* [DATA FOR THIS EXERCISE]

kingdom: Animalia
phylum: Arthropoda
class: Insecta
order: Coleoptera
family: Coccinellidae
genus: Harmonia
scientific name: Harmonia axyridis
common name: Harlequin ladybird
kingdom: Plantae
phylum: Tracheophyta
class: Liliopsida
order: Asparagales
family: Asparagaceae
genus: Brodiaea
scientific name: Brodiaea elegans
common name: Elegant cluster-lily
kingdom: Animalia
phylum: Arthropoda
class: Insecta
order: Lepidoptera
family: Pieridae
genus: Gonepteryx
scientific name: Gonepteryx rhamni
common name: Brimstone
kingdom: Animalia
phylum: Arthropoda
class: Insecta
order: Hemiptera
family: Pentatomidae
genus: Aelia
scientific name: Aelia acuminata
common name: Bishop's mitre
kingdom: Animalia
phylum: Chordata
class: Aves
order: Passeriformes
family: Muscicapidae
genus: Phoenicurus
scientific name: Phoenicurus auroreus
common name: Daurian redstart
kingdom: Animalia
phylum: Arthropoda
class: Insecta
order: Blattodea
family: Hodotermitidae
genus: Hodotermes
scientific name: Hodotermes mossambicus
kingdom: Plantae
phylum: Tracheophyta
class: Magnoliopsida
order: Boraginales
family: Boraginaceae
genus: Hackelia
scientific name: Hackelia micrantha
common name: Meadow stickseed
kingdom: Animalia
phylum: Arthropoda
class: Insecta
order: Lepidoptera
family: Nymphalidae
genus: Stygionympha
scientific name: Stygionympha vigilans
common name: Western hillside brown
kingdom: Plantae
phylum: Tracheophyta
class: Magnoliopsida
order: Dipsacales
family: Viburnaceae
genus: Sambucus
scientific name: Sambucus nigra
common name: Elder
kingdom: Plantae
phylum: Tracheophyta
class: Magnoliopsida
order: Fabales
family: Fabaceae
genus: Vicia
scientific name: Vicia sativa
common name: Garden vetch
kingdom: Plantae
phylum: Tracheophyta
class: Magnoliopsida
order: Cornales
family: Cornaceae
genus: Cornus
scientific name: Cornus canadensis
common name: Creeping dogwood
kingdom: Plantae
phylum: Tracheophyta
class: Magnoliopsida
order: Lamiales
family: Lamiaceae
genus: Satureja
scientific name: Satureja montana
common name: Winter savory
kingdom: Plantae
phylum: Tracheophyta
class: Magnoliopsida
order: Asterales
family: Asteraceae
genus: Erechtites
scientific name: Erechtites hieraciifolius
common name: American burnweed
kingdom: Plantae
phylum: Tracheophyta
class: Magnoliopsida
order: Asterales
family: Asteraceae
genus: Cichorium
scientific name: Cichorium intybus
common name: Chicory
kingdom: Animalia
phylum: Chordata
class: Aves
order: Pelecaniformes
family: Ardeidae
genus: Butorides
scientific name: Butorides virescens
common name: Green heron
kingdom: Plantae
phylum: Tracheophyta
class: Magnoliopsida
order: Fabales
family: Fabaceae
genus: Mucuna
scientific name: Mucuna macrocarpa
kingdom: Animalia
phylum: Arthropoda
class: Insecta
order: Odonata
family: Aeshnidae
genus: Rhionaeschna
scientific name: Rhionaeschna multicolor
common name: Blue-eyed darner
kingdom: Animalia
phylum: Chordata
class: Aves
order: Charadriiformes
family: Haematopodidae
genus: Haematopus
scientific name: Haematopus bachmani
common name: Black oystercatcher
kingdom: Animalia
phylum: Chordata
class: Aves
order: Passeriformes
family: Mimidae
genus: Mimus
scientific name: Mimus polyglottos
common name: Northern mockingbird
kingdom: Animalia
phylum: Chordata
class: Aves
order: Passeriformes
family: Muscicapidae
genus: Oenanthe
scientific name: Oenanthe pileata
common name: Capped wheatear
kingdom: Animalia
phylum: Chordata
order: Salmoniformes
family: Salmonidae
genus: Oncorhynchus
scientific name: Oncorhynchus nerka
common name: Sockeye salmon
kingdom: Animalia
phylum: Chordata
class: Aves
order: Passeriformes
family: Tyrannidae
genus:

* [PROBLEM STATEMENT]
Lay out every line of the records above as a Markdown table with the columns Row and Line. Number the rows in order and leave out any blank lines.

* [TASK OUTPUT]
| Row | Line |
|---|---|
| 1 | kingdom: Animalia |
| 2 | phylum: Arthropoda |
| 3 | class: Insecta |
| 4 | order: Coleoptera |
| 5 | family: Coccinellidae |
| 6 | genus: Harmonia |
| 7 | scientific name: Harmonia axyridis |
| 8 | common name: Harlequin ladybird |
| 9 | kingdom: Plantae |
| 10 | phylum: Tracheophyta |
| 11 | class: Liliopsida |
| 12 | order: Asparagales |
| 13 | family: Asparagaceae |
| 14 | genus: Brodiaea |
| 15 | scientific name: Brodiaea elegans |
| 16 | common name: Elegant cluster-lily |
| 17 | kingdom: Animalia |
| 18 | phylum: Arthropoda |
| 19 | class: Insecta |
| 20 | order: Lepidoptera |
| 21 | family: Pieridae |
| 22 | genus: Gonepteryx |
| 23 | scientific name: Gonepteryx rhamni |
| 24 | common name: Brimstone |
| 25 | kingdom: Animalia |
| 26 | phylum: Arthropoda |
| 27 | class: Insecta |
| 28 | order: Hemiptera |
| 29 | family: Pentatomidae |
| 30 | genus: Aelia |
| 31 | scientific name: Aelia acuminata |
| 32 | common name: Bishop's mitre |
| 33 | kingdom: Animalia |
| 34 | phylum: Chordata |
| 35 | class: Aves |
| 36 | order: Passeriformes |
| 37 | family: Muscicapidae |
| 38 | genus: Phoenicurus |
| 39 | scientific name: Phoenicurus auroreus |
| 40 | common name: Daurian redstart |
| 41 | kingdom: Animalia |
| 42 | phylum: Arthropoda |
| 43 | class: Insecta |
| 44 | order: Blattodea |
| 45 | family: Hodotermitidae |
| 46 | genus: Hodotermes |
| 47 | scientific name: Hodotermes mossambicus |
| 48 | kingdom: Plantae |
| 49 | phylum: Tracheophyta |
| 50 | class: Magnoliopsida |
| 51 | order: Boraginales |
| 52 | family: Boraginaceae |
| 53 | genus: Hackelia |
| 54 | scientific name: Hackelia micrantha |
| 55 | common name: Meadow stickseed |
| 56 | kingdom: Animalia |
| 57 | phylum: Arthropoda |
| 58 | class: Insecta |
| 59 | order: Lepidoptera |
| 60 | family: Nymphalidae |
| 61 | genus: Stygionympha |
| 62 | scientific name: Stygionympha vigilans |
| 63 | common name: Western hillside brown |
| 64 | kingdom: Plantae |
| 65 | phylum: Tracheophyta |
| 66 | class: Magnoliopsida |
| 67 | order: Dipsacales |
| 68 | family: Viburnaceae |
| 69 | genus: Sambucus |
| 70 | scientific name: Sambucus nigra |
| 71 | common name: Elder |
| 72 | kingdom: Plantae |
| 73 | phylum: Tracheophyta |
| 74 | class: Magnoliopsida |
| 75 | order: Fabales |
| 76 | family: Fabaceae |
| 77 | genus: Vicia |
| 78 | scientific name: Vicia sativa |
| 79 | common name: Garden vetch |
| 80 | kingdom: Plantae |
| 81 | phylum: Tracheophyta |
| 82 | class: Magnoliopsida |
| 83 | order: Cornales |
| 84 | family: Cornaceae |
| 85 | genus: Cornus |
| 86 | scientific name: Cornus canadensis |
| 87 | common name: Creeping dogwood |
| 88 | kingdom: Plantae |
| 89 | phylum: Tracheophyta |
| 90 | class: Magnoliopsida |
| 91 | order: Lamiales |
| 92 | family: Lamiaceae |
| 93 | genus: Satureja |
| 94 | scientific name: Satureja montana |
| 95 | common name: Winter savory |
| 96 | kingdom: Plantae |
| 97 | phylum: Tracheophyta |
| 98 | class: Magnoliopsida |
| 99 | order: Asterales |
| 100 | family: Asteraceae |
| 101 | genus: Erechtites |
| 102 | scientific name: Erechtites hieraciifolius |
| 103 | common name: American burnweed |
| 104 | kingdom: Plantae |
| 105 | phylum: Tracheophyta |
| 106 | class: Magnoliopsida |
| 107 | order: Asterales |
| 108 | family: Asteraceae |
| 109 | genus: Cichorium |
| 110 | scientific name: Cichorium intybus |
| 111 | common name: Chicory |
| 112 | kingdom: Animalia |
| 113 | phylum: Chordata |
| 114 | class: Aves |
| 115 | order: Pelecaniformes |
| 116 | family: Ardeidae |
| 117 | genus: Butorides |
| 118 | scientific name: Butorides virescens |
| 119 | common name: Green heron |
| 120 | kingdom: Plantae |
| 121 | phylum: Tracheophyta |
| 122 | class: Magnoliopsida |
| 123 | order: Fabales |
| 124 | family: Fabaceae |
| 125 | genus: Mucuna |
| 126 | scientific name: Mucuna macrocarpa |
| 127 | kingdom: Animalia |
| 128 | phylum: Arthropoda |
| 129 | class: Insecta |
| 130 | order: Odonata |
| 131 | family: Aeshnidae |
| 132 | genus: Rhionaeschna |
| 133 | scientific name: Rhionaeschna multicolor |
| 134 | common name: Blue-eyed darner |
| 135 | kingdom: Animalia |
| 136 | phylum: Chordata |
| 137 | class: Aves |
| 138 | order: Charadriiformes |
| 139 | family: Haematopodidae |
| 140 | genus: Haematopus |
| 141 | scientific name: Haematopus bachmani |
| 142 | common name: Black oystercatcher |
| 143 | kingdom: Animalia |
| 144 | phylum: Chordata |
| 145 | class: Aves |
| 146 | order: Passeriformes |
| 147 | family: Mimidae |
| 148 | genus: Mimus |
| 149 | scientific name: Mimus polyglottos |
| 150 | common name: Northern mockingbird |
| 151 | kingdom: Animalia |
| 152 | phylum: Chordata |
| 153 | class: Aves |
| 154 | order: Passeriformes |
| 155 | family: Muscicapidae |
| 156 | genus: Oenanthe |
| 157 | scientific name: Oenanthe pileata |
| 158 | common name: Capped wheatear |
| 159 | kingdom: Animalia |
| 160 | phylum: Chordata |
| 161 | order: Salmoniformes |
| 162 | family: Salmonidae |
| 163 | genus: Oncorhynchus |
| 164 | scientific name: Oncorhynchus nerka |
| 165 | common name: Sockeye salmon |
| 166 | kingdom: Animalia |
| 167 | phylum: Chordata |
| 168 | class: Aves |
| 169 | order: Passeriformes |
| 170 | family: Tyrannidae |
| 171 | genus: |